“Sectoral bargaining” is perhaps the worst idea proffered in recent years by labor unions and the “labor conservatives” considering making massive concessions to unions. “Sectoral bargaining” is a French import that unlike Bordeaux wine only gets worse with age. And much like Bordeaux grape varietals, sectoral bargaining has now been planted in California.
Before we get into the situation in California, some definitions and background are necessary. Under the National Labor Relations Act, which applies to most of the private sector, labor unions are organized and negotiate at the workplace or company level. While unions may engage in “pattern bargaining” through which they target one employer in an industry and region (the classical example is the UAW choosing which of the Detroit Three unionized automakers to negotiate with first) to set a contract baseline for the industry and region, contracts themselves are negotiated at a firm or plant level. Whatever agreements are made apply to only the organized plants. Non-union firms are free to compete in the industry so long as they follow the applicable laws.
Labor unions do not like this competition and seek to stamp it out wherever possible. For example, “prevailing wage” is a set of minimum labor cost rules that preference unionized contractors in government construction projects. Company-by-company and firm-by-firm organizing is costly, can fail, and can open paths for new competitors to enter markets.
Enter the French (and most of Continental Europe).
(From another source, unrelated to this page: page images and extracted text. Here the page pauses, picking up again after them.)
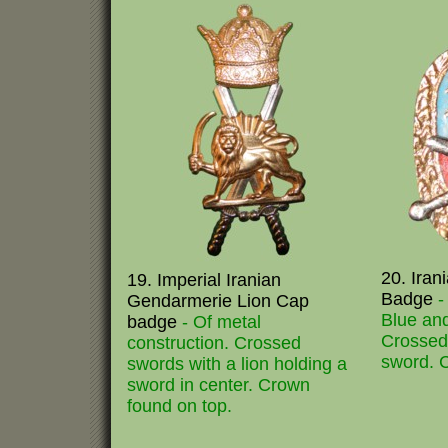
20. Iran
19. Imperial Iranian
Badge
-
Gendarmerie Lion Cap
Blue an
badge
- Of metal
Crossed 
construction. Crossed
sword. 
swords with a lion holding a
sword in center. Crown
found on top.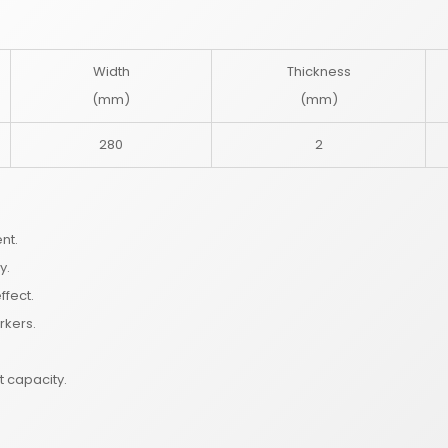
Width
Thickness
(mm)
(mm)
280
2
nt.
y.
ffect.
rkers.
t capacity.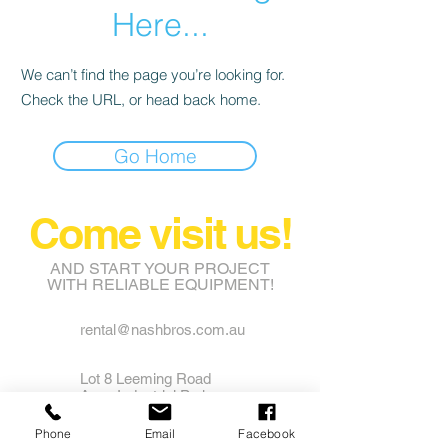
Here...
We can’t find the page you’re looking for.
Check the URL, or head back home.
Go Home
Come visit us!
AND START YOUR PROJECT
WITH RELIABLE EQUIPMENT!
rental@nashbros.com.au
Lot 8 Leeming Road
Avon Industrial Park
Grass Valley WA 6403
Phone
Email
Facebook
For all the jokes about striking Frenchmen, a smaller proportion of the French labor force is unionized than of the American labor force, with union members accounting for only 8 percent of French workers versus just over 10 percent of American workers. Nevertheless, French unions are regarded as politically and economically stronger than their American counterparts because of sectoral bargaining.
In sectoral bargaining, unions negotiate with the government and industrywide associations of employers on contracts that apply to everyone, not just union members. As a result, French collective-bargaining contract coverage is nearly universal. Most other Continental countries have some form of sectoral bargaining as well.
Big Labor’s Laboratory
That brings us from Bordeaux to Napa (and the rest of Big Labor’s Golden State). The California legislature, dominated by Democrats backed by labor unions, advanced a sectoral bargaining bill called the FAST Recovery Act targeting counter-service restaurants. According to Matt Haller, CEO of the International Franchise Association (IFA), a trade group for franchised businesses, including fast food restaurants:
The legislation would create a council of unelected political appointees to set labor rules for quick-service restaurants. This would allow the unions to bypass the Legislature to mandate a $23 minimum wage and force franchise owners to write a blank check for unaffordable benefits for hourly workers. Business owners and voters would have no recourse.
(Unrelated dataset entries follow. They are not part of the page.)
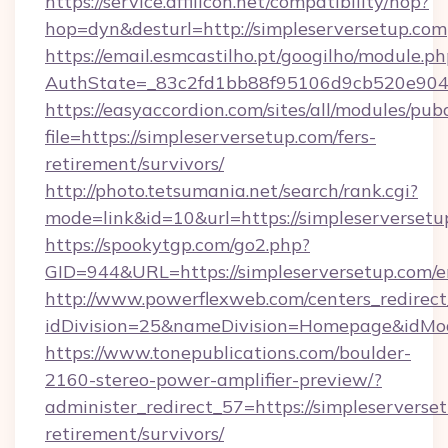
https://service.affilicon.net/compatibility/hop?
hop=dyn&desturl=http://simpleserversetup.com
https://email.esmcastilho.pt/googilho/module.ph
AuthState=_83c2fd1bb88f95106d9cb520e9049c
https://easyaccordion.com/sites/all/modules/pu
file=https://simpleserversetup.com/fers-
retirement/survivors/
http://photo.tetsumania.net/search/rank.cgi?
mode=link&id=10&url=https://simpleserversetu
https://spookytgp.com/go2.php?
GID=944&URL=https://simpleserversetup.com/e
http://www.powerflexweb.com/centers_redirect
idDivision=25&nameDivision=Homepage&idMo
https://www.tonepublications.com/boulder-
2160-stereo-power-amplifier-preview/?
administer_redirect_57=https://simpleserverset
retirement/survivors/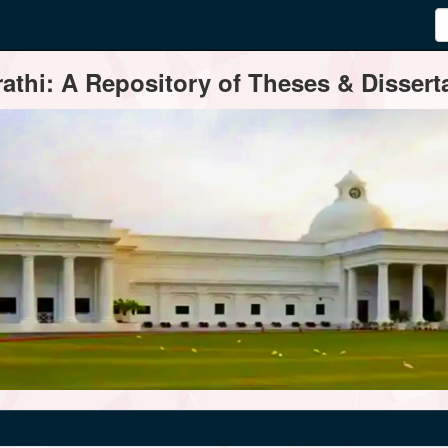
thi: A Repository of Theses & Disserta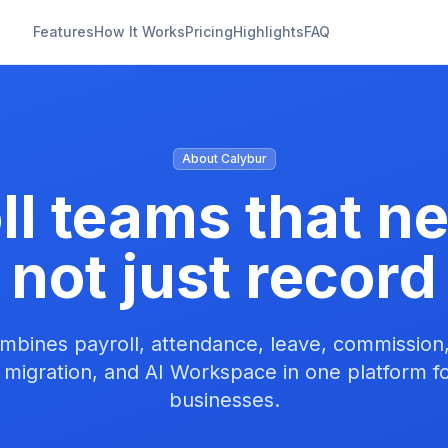
Features
How It Works
Pricing
Highlights
FAQ
About Calybur
oll teams that n
not just record
mbines payroll, attendance, leave, commissio
 migration, and AI Workspace in one platform f
businesses.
No prizes for guessing that the Service Employees International Union (SEIU), which has spent tens of millions of dollars trying to unionize fast food restaurants under the banner of “Fight for 15,” backed the legislation. The union and associated worker centers were deeply involved in aiding research conducted by the labor union–aligned UCLA Labor Center that supposedly showed the need for the legislation.
The likely short- to medium-run effect of the legislation would be a massive hike in restaurant prices. An estimate by a University of California, Riverside, professor commissioned by IFA estimated the law would cause an increase of up to 22 percent, depending on how much the new board raised minimum compensation. In the longer run, by limiting competition and entry of new franchised businesses, the unions would likely boost their organizing power and revenues using the new sectoral labor rules as leverage.
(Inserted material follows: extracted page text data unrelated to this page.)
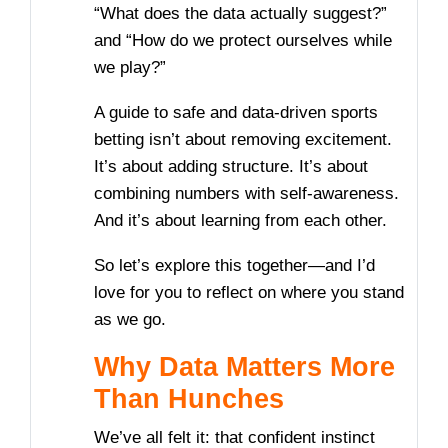
“What does the data actually suggest?”
and “How do we protect ourselves while
we play?”
A guide to safe and data-driven sports
betting isn’t about removing excitement.
It’s about adding structure. It’s about
combining numbers with self-awareness.
And it’s about learning from each other.
So let’s explore this together—and I’d
love for you to reflect on where you stand
as we go.
Why Data Matters More
Than Hunches
We’ve all felt it: that confident instinct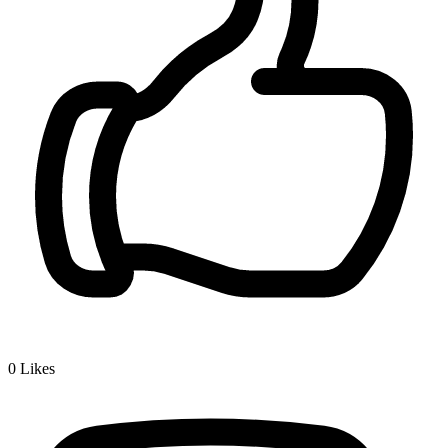
0
Likes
While California Governor Gavin Newsom’s budget department (the California Department of Finance) filed opposition to the legislation, Newsom’s political career has been heavily supported by the SEIU and its local unions, to the tune of at least $607,800 according to FollowtheMoney.org (a project of OpenSecrets). On Monday, the governor announced he had signed the legislation.
Sectoral bargaining continues to hold sway with a labor union movement desperate to restore its position of power in the economy. California has always been friendlier to labor unionism than its Nixon-Reagan heyday of Republicanism suggests it “should” have been.
Just as one who has too much of the fruit of Napa or Bordeaux will likely feel it in the forehead, an economy too constrained by organized labor will also struggle in the cold light of day. In the 2020 Census, California lost a U.S. House seat for the first time since it gained statehood in 1850. New York, its east coast brother in big states with over-powerful unions, has lost seats since the mid-20th century, falling from a maximum of 45 to only 26 after the 2020 Census.
Meanwhile, the right-to-work states (meaning that employment contracts in those states cannot compel payment of fees to a union) such as Georgia, Texas, and Florida have grown substantially, in no small part due to their favorable business climates. California’s literal climate seems to have protected it from at least some of the ruin that has befallen New York from its organized-labor-favoring economic policies, but that may not continue.